# To do:
Search the records below for the line containing "Walk through the". Output that line and all later lines exactly; output nothing else.

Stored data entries
___
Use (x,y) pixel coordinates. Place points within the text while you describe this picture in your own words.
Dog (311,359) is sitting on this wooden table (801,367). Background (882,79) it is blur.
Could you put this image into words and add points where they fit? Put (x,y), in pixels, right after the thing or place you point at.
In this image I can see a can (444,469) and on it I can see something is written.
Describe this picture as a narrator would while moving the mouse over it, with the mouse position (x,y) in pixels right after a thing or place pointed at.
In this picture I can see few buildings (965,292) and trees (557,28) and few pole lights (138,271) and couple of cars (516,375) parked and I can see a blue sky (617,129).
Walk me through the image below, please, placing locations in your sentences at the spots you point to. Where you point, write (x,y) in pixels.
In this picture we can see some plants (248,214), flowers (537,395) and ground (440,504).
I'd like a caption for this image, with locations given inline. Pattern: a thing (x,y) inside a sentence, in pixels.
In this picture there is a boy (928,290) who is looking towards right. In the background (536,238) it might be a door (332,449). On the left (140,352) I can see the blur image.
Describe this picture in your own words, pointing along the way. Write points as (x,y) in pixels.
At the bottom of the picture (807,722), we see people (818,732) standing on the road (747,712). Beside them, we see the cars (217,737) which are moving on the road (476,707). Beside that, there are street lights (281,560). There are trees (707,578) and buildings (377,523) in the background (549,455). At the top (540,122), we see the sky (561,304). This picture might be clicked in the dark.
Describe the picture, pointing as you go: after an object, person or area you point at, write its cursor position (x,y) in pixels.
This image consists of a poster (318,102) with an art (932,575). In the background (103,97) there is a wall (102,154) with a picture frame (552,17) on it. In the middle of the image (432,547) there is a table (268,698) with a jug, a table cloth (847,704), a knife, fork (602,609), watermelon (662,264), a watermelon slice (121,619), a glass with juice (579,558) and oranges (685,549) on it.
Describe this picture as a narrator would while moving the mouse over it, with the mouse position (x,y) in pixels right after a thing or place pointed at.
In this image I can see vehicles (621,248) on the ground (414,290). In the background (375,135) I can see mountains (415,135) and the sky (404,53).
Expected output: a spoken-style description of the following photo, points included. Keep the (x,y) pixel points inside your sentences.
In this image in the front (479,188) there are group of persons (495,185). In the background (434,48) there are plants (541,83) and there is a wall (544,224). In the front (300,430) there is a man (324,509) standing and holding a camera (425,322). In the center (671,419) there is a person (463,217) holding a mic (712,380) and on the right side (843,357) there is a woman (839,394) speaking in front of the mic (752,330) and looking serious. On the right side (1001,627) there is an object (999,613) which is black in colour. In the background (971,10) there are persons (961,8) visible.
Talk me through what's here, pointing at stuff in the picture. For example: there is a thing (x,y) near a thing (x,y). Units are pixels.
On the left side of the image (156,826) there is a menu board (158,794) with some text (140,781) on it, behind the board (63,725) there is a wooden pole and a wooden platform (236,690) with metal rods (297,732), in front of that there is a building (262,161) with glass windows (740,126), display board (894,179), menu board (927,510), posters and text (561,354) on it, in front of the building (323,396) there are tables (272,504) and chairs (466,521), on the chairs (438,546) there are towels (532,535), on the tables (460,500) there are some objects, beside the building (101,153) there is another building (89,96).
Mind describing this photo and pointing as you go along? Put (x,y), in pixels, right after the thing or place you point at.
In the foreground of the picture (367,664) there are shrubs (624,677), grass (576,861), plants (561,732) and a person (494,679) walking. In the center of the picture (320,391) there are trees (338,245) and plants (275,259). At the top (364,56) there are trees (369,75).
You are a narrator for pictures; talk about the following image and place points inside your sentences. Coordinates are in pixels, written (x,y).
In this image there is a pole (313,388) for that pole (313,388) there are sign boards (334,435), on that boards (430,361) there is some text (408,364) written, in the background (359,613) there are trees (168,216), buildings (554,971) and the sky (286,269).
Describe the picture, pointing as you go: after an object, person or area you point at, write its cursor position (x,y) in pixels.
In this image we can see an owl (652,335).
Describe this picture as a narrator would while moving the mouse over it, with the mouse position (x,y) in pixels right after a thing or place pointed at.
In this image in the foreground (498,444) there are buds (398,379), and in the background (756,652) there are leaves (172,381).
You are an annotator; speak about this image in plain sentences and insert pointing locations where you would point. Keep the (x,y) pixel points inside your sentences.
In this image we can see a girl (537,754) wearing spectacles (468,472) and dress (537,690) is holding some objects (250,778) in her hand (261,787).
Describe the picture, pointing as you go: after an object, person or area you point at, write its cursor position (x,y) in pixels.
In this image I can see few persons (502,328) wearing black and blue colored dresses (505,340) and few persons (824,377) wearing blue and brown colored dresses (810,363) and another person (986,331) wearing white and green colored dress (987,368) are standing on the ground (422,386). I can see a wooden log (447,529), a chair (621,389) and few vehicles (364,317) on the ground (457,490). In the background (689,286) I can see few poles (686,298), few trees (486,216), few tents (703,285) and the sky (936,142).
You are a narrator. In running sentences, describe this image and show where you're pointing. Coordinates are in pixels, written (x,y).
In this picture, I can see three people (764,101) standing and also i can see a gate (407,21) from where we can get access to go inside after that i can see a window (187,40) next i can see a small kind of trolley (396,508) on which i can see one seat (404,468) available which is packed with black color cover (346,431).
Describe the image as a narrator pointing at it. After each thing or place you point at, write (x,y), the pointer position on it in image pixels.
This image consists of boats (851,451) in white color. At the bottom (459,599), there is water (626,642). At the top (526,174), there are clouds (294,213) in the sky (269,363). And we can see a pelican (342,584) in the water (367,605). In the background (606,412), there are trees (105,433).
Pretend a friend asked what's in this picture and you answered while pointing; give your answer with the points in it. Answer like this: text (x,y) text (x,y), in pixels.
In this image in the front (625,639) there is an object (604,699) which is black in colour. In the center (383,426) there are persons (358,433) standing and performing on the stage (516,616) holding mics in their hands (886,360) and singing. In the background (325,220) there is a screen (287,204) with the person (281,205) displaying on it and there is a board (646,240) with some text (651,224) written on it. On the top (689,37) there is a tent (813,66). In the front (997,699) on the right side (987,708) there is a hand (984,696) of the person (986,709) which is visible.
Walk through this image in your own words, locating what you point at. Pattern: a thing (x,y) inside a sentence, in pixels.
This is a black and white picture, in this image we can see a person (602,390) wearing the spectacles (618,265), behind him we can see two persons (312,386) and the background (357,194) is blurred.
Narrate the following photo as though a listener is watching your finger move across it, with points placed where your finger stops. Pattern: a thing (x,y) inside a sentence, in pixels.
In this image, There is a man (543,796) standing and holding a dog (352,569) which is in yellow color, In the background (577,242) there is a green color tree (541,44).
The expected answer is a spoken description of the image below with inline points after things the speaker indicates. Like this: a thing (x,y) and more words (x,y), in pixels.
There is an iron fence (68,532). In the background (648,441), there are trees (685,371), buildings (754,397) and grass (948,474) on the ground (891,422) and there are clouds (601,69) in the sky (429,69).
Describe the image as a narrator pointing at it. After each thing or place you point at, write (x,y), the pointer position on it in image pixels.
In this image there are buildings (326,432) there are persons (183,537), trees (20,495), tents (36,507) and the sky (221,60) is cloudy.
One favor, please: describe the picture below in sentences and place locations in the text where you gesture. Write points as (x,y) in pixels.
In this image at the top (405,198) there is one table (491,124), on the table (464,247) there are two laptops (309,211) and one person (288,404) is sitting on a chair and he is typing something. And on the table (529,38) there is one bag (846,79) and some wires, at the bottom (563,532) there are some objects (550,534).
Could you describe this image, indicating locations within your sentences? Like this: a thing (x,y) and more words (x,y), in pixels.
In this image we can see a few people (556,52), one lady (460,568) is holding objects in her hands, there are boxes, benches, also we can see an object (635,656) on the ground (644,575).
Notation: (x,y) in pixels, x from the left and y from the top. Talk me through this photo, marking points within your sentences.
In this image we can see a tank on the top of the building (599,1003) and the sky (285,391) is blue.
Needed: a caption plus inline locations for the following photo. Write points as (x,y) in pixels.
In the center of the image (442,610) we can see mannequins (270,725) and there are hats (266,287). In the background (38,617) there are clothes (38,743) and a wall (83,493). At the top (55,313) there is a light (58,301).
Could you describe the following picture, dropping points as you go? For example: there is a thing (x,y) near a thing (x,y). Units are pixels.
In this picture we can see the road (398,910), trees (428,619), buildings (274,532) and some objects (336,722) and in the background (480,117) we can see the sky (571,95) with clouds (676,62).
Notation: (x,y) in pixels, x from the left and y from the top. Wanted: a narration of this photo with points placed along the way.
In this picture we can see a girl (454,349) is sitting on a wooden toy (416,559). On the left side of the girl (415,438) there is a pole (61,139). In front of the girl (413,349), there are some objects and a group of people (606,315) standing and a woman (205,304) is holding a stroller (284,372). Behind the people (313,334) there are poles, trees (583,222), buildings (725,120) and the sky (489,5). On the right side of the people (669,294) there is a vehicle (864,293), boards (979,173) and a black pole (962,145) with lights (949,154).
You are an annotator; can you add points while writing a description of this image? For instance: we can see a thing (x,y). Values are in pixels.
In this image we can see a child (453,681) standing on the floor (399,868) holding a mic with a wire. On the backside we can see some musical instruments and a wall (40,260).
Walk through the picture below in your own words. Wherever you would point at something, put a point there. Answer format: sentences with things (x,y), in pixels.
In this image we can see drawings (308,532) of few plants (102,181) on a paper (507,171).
___
# Exercise response:
Walk through the picture below in your own words. Wherever you would point at something, put a point there. Answer format: sentences with things (x,y), in pixels.
In this image we can see drawings (308,532) of few plants (102,181) on a paper (507,171).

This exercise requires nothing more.